==== Data
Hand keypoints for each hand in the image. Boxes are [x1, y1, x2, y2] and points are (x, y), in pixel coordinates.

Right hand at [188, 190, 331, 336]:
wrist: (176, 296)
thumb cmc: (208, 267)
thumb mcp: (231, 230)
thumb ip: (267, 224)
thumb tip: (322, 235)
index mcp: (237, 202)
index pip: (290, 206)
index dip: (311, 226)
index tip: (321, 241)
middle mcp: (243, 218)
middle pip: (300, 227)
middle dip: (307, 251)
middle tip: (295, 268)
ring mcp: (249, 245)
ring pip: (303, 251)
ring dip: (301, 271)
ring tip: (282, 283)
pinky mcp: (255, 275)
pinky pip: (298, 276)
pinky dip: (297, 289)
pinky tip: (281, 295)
========
==== Data
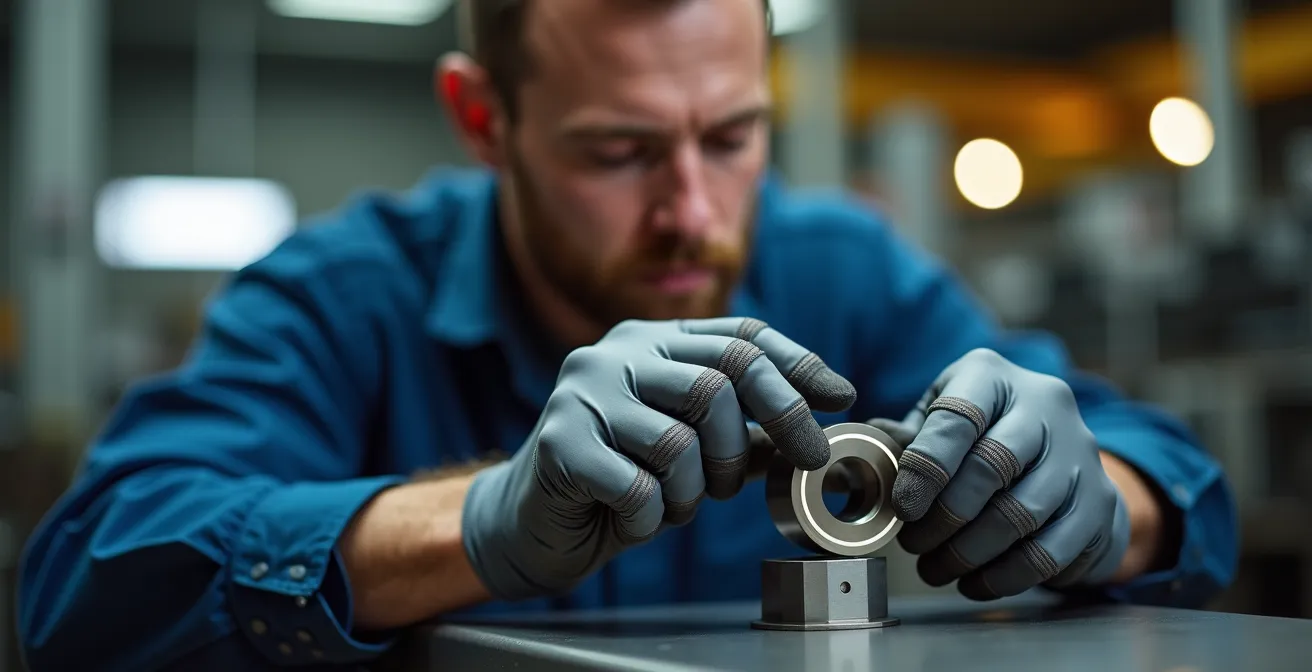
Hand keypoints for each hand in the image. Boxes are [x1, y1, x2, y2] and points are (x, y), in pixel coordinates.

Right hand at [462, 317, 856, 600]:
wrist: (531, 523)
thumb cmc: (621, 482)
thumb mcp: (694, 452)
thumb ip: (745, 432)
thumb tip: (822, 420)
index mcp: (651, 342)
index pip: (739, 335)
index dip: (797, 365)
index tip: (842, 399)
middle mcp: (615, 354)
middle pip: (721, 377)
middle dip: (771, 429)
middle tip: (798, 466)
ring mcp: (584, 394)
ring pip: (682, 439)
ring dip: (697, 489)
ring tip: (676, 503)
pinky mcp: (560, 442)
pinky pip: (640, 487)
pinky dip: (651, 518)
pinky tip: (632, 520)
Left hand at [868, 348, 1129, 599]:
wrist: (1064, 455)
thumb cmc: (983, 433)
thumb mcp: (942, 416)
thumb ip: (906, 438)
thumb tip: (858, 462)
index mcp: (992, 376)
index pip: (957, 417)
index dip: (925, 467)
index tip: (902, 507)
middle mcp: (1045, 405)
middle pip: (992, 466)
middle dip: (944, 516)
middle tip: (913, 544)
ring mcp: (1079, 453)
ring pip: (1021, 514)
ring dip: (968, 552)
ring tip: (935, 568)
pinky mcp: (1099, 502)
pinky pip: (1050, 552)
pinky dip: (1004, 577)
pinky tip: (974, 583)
========
=== About this exercise ===
The entries above hold a line with "ring dip: (697, 489)" and a later line with "index mcp: (992, 376)". Write out exactly those lines and all lines between, nothing more.

=== Expected output ===
ring dip: (697, 489)
ring tip: (676, 503)
pinky mcp: (560, 442)
pinky pip: (640, 487)
pinky dip: (651, 518)
pinky tip: (632, 520)
Left hand at [868, 348, 1129, 599]:
wrist: (1064, 455)
thumb cmc: (983, 433)
thumb mcp: (942, 416)
thumb ip: (906, 438)
thumb tip: (858, 462)
index mcp: (992, 376)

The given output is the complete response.